Allo, Mr Bonnet ?…. Bonjour ! Pr Delcaurre à l’appareil. J’ai reçu le compte rendu de votre dernier scanner. C’est très encourageant. Il marqua un léger temps d’arrêt avant de poursuivre : - J’ai également étudié avec attention les clichés que vous avez laissé à ma secrétaire. (j’avais en effet déposé moi même les images du scanner à l’hôpital, sur demande de l’équipe médicale qui me suivait)

 

   Je savais que chaque jeudi les équipes médicales oncologues / Orl se réunissaient pour faire le point sur les dossiers des patients qu’ils avaient en charge.

   A cet instant me revint en mémoire la remarque du radiologue qui avait fait état de ce ganglion malade qu’il faudrait surveiller.

   J’avais vu juste car il enchaîna :

 

Les clichés que nous avons examiné ce matin laissent apparaître un ganglion malade du même côté que celui de votre tumeur… Je vous propose donc de vous l’enlever avant que vous ne continuiez votre traitement.

 

   J’avais bien sur éprouvé instantanément le besoin de m’asseoir, et ma femme s’aperçut bien que quelque chose n’allait pas.

   J’essayais de réfléchir aussi vite que possible, mais il y avait une chose que je ne comprenais pas du tout : je devais voir le Professeur Delcaurre le lendemain, et je ne voyais pas quelle urgence il y avait à me téléphoner chez moi aujourd’hui pour me poser cette question.

   En effet, il était probable que je ferai encore un peu de chimio et probablement un peu de radiothérapie. Du moins je m’étais préparé à cette éventualité. Je posais alors à mon interlocuteur les questions qui me parurent, en l’occurrence, les plus logiques :

1 – Est ce que c’était si urgent que cela ?

2 – Quelle était la durée de l’hospitalisation ?
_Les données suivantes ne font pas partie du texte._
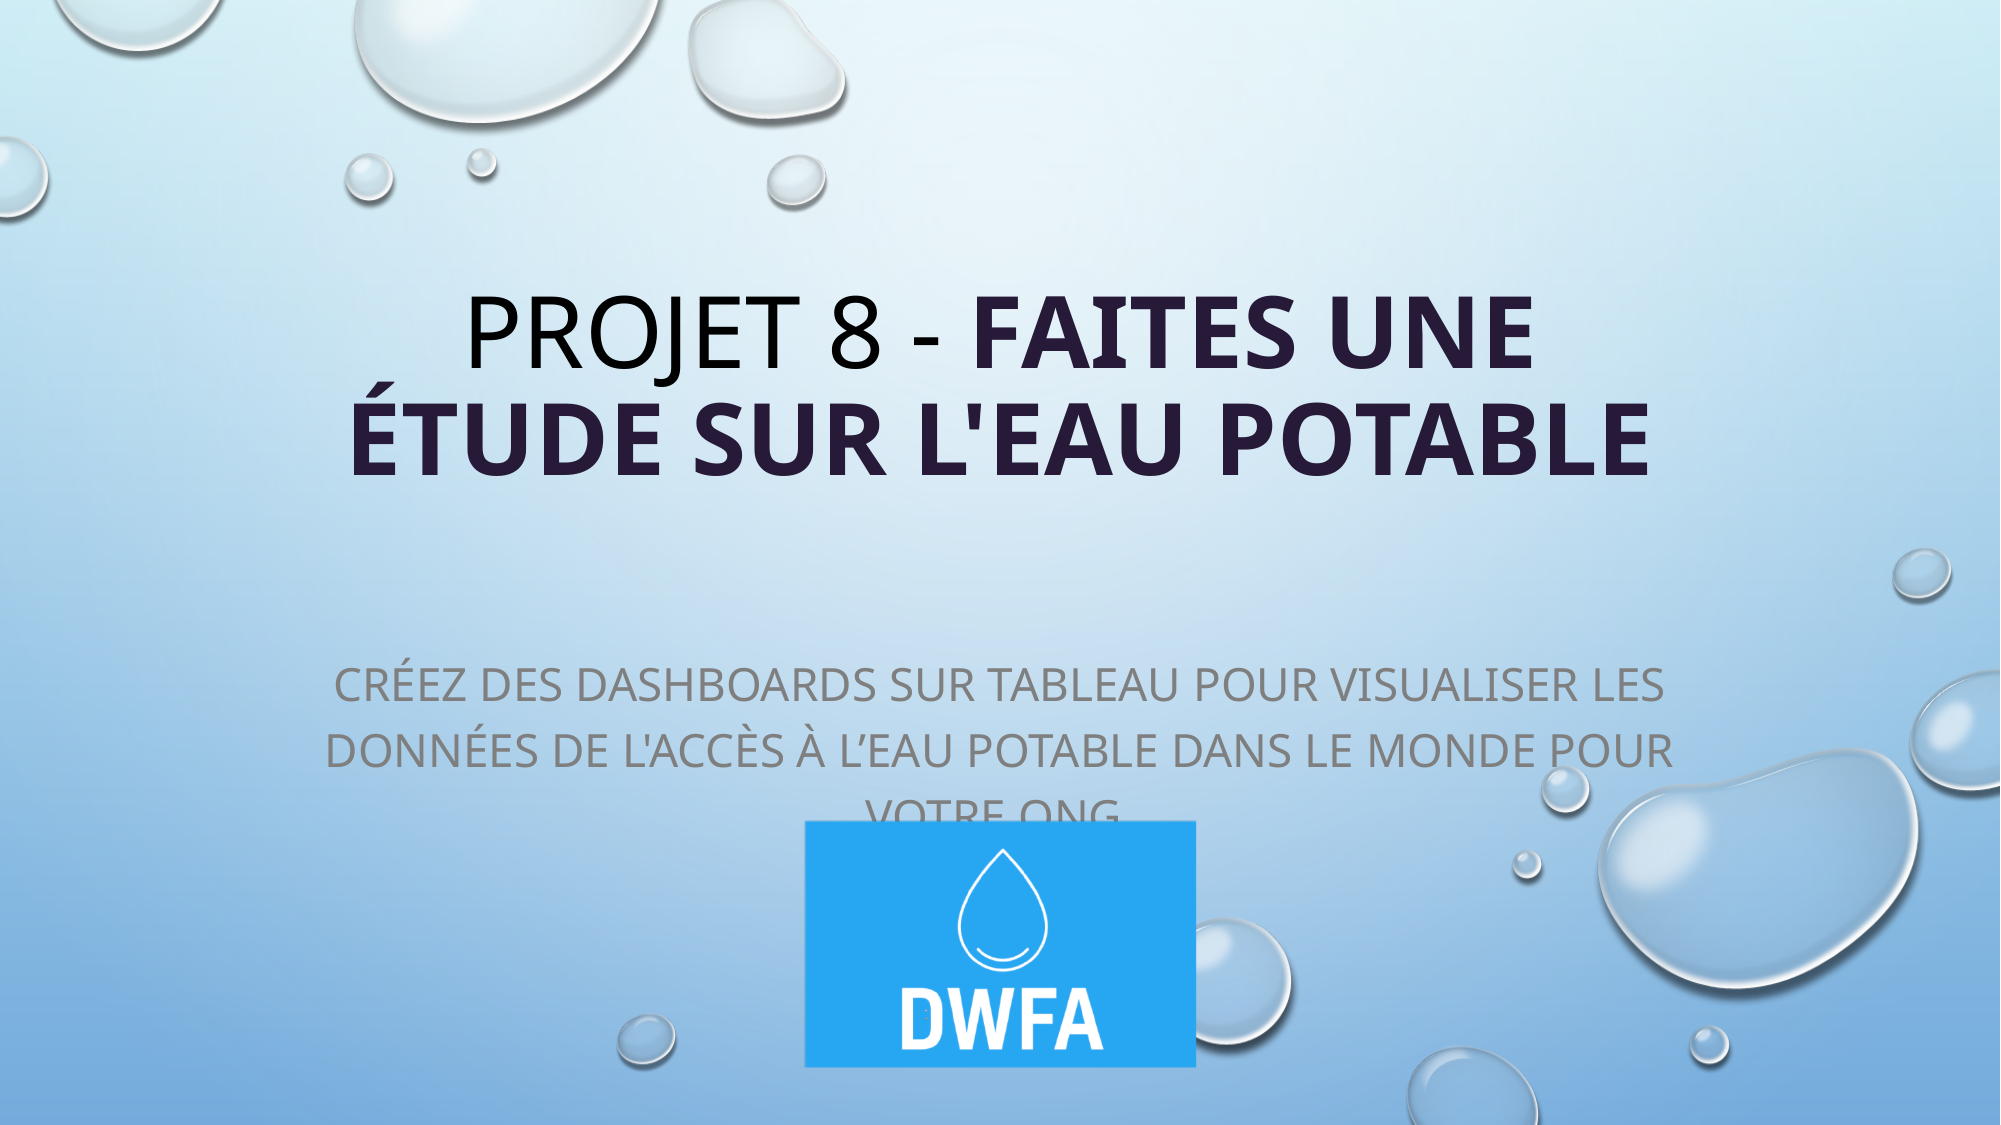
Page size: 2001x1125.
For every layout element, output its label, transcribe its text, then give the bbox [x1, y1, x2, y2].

picture [803, 819, 1197, 1071]
subtitle Créez des dashboards sur Tableau pour visualiser les données de l'accès à l’eau potable dans le monde pour votre ONG. [287, 637, 1713, 863]
title Projet 8 - Faites une étude sur l'eau potable [287, 213, 1713, 625]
3 – Est ce que si je suivais des séances de radiothérapie, celles-ci n’allaient  pas bruler ce fameux ganglion, et de ce fait annuler sa probable, mais non certaine malignité ?

 

   Mon ORL savait parfaitement que je répugnais à me faire opérer. Je pense même qu’il connaissait ma réponse avant de me téléphoner.

   Il m’informa que l’intervention, n’était effectivement pas urgente, qu’elle durait entre une et deux heures, qu’il y avait ensuite une semaine à dix jours d’hospitalisation, et qu’en aucun cas on ne toucherait à mon Larynx.

   J’étais un peu rassuré par ses propos, mais je n’avais aucune envie de me faire opérer maintenant, surtout en raison de l’état de faiblesse dans lequel je me trouvais en ce moment.

    Il m’expliqua ensuite qu’il y avait effectivement une possibilité que la radiothérapie fasse disparaître ce ganglion.

 

   Ma décision était prise : je ne me ferai pas opérer !. Si cela restait nécessaire, nous verrions cela après la fin de mon traitement et les résultats des examens qui seraient faits à ce moment là.

 

Il en prit bonne note et me quitta sur un laconique  :

 

Au revoir Monsieur Bonnet, à demain.